Originally Posted by
sailingfun
Your not factoring in the power of compounding tax deferred on the extra 20% which for most legacy airline pilots is more likely 40% with state taxes and overall income. If tax rate is the same in retirement it’s a wash.
Simple example, you have 10,000 a year to contribute. With a conventional IRA and a 8% average return you will have over 1.2 million in 30 years. With a Roth if your current tax rate is 35% you will have just under 800,000. If your tax rate stays at 35% the 1.2 million is worth 780,000 post tax. Again it all comes down to if you think your taxes will be lower or higher in retirement and that taxes are enacted on Roth’s.
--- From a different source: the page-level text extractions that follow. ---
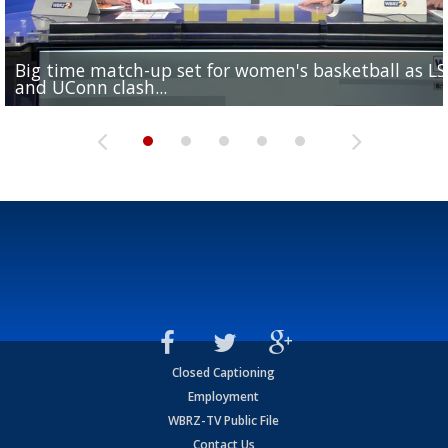
Big time match-up set for women's basketball as L
Southern's offensive coordinator feels confident in fa
LSU football starts fall camp in advance of the 2026
Ascension Parish baseball team on the verge of Littl
LSU's Jordan Seaton is on the 2026 Outland Trophy
and UConn clash...
camp progression
season
League World Series...
preseason watch list
Closed Captioning
Employment
WBRZ-TV Public File
Contact Us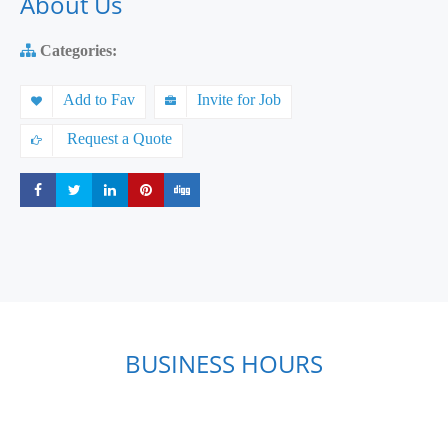
About Us
Categories:
Add to Fav
Invite for Job
Request a Quote
Share
Share
Share
Share
Share
BUSINESS HOURS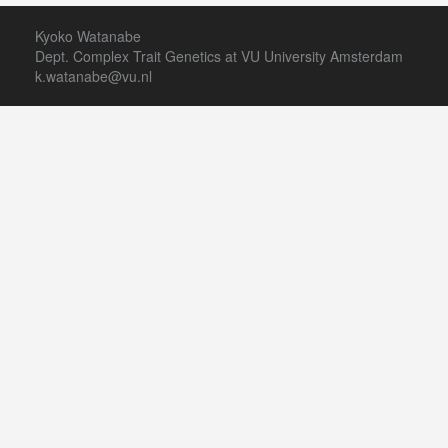
Kyoko Watanabe
Dept. Complex Trait Genetics at VU University Amsterdam
k.watanabe@vu.nl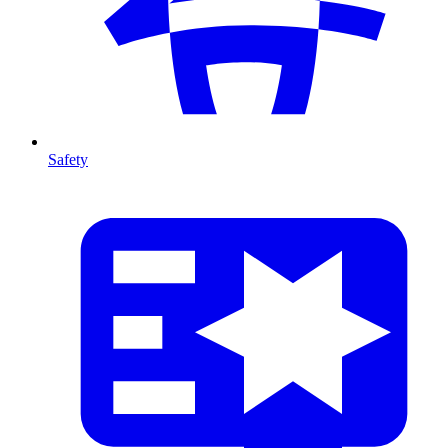
Safety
Your argument is mathematically correct, but real world obtuse. People aren’t choosing whether to max out a traditional IRA (or 401k) or to put a, tax reduced, lesser amount into a Roth account. They are choosing between maximizing each. The Roth absolutely costs more upfront but also provides a far higher degree of certainty about what you have in retirement since you don’t have to account for unknown future tax policies.
Most pilots will have the ability to max out their IRA (both varieties) within a year or two of starting at a regional or the military. Maxing out your 401k or TSP will likely have to wait until they make captain at either. Once you throw in the vastly more flexible withdrawal rules of a Roth IRA in retirement, the advantages really pile up.